═════ Dataset entries

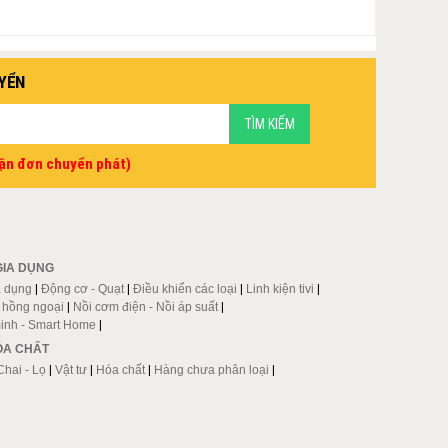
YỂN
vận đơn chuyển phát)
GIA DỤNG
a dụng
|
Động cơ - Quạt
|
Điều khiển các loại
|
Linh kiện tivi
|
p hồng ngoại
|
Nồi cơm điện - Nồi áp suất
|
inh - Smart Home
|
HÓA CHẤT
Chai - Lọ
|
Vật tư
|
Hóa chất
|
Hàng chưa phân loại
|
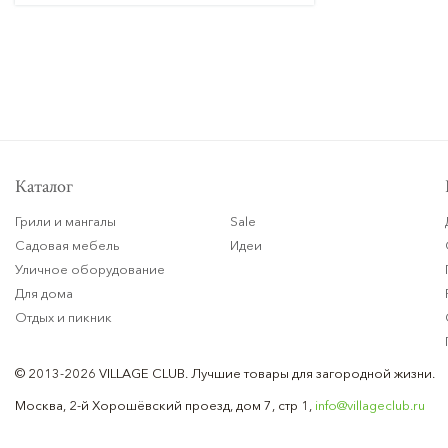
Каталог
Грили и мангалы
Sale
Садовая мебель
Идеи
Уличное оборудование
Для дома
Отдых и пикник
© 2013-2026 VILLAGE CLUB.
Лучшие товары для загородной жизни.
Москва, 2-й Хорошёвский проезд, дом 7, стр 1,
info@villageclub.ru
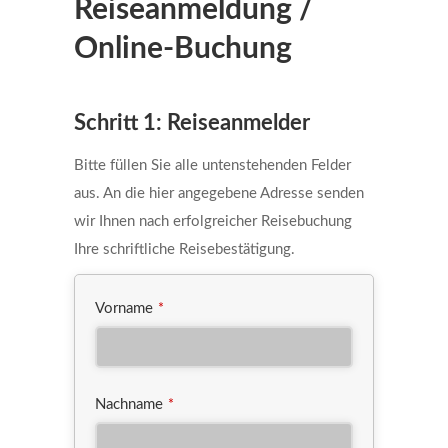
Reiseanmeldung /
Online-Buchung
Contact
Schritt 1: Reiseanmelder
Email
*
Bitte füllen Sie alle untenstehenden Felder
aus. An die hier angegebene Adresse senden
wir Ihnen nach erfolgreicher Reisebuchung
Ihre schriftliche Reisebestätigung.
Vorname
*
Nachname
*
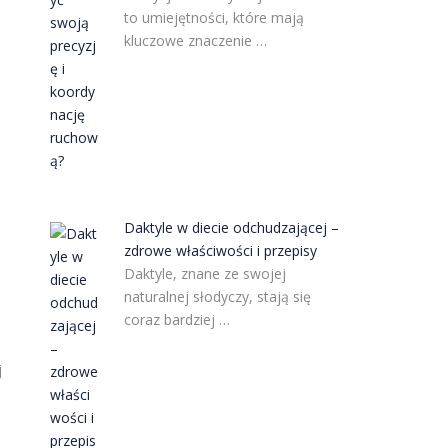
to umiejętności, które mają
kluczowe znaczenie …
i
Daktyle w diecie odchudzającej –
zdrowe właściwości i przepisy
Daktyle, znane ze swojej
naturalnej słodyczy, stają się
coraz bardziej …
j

══════════
═════ Dataset entries

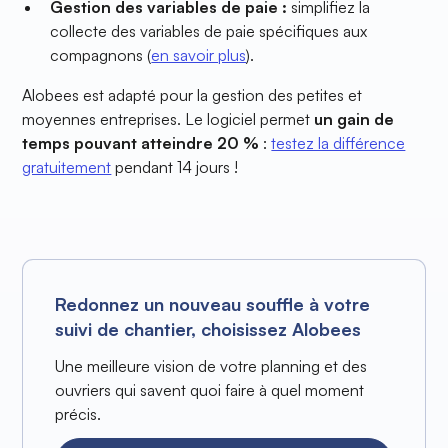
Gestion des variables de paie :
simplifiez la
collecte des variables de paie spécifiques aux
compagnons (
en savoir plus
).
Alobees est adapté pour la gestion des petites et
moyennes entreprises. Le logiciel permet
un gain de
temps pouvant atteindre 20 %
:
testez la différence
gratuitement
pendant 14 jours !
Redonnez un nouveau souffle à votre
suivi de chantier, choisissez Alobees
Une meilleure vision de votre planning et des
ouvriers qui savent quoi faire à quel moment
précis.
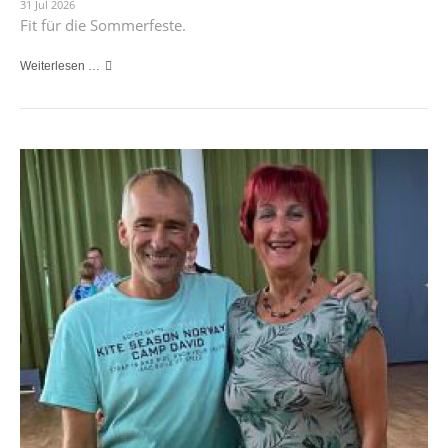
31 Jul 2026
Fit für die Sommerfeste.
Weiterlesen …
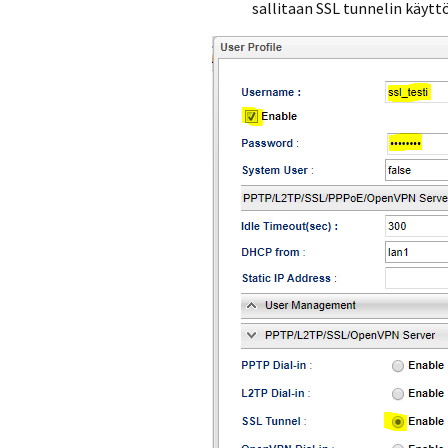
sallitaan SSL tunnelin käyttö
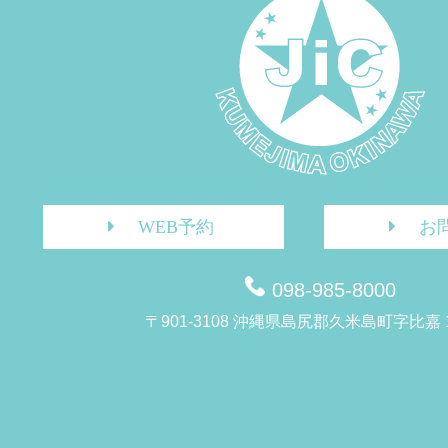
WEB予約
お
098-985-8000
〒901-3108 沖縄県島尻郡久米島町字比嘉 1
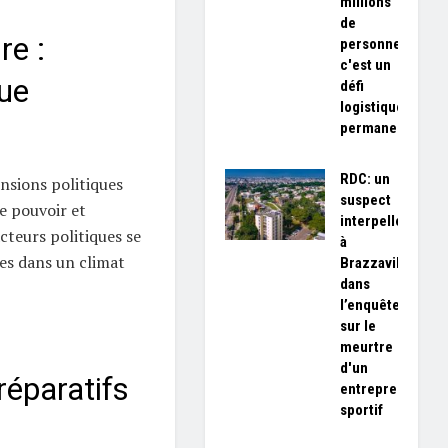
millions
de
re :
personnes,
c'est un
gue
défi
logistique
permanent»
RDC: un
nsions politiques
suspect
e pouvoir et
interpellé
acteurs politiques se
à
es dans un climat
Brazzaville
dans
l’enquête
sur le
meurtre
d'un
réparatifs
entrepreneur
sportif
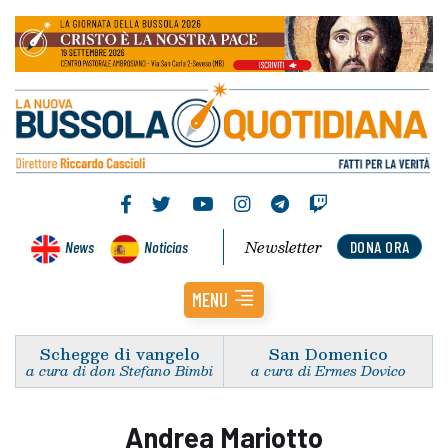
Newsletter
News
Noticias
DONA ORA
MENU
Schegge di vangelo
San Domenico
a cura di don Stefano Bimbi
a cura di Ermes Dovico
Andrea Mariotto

══════════
═════ Dataset entries

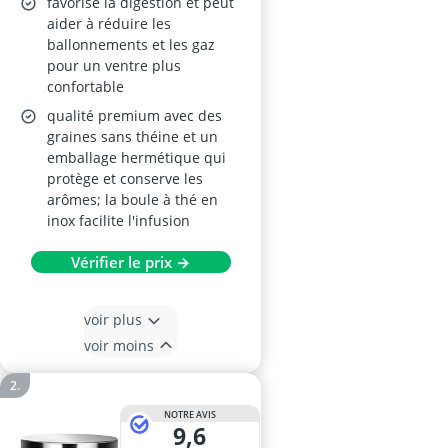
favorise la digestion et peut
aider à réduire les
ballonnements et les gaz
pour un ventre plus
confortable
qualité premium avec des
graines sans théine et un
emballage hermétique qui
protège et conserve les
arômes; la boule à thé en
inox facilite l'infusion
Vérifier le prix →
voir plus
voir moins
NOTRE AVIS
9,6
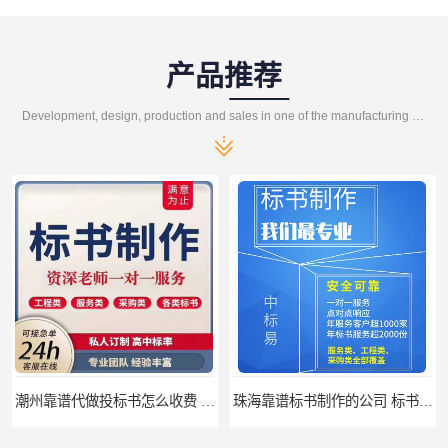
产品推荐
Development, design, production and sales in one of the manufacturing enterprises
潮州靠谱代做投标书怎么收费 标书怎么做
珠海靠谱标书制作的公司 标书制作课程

══════════

■ **What this task involves**: Show each line of the material above that contains the string "loại".

■ **Exercise output**:
Điều khiển các loại
Hàng chưa phân loại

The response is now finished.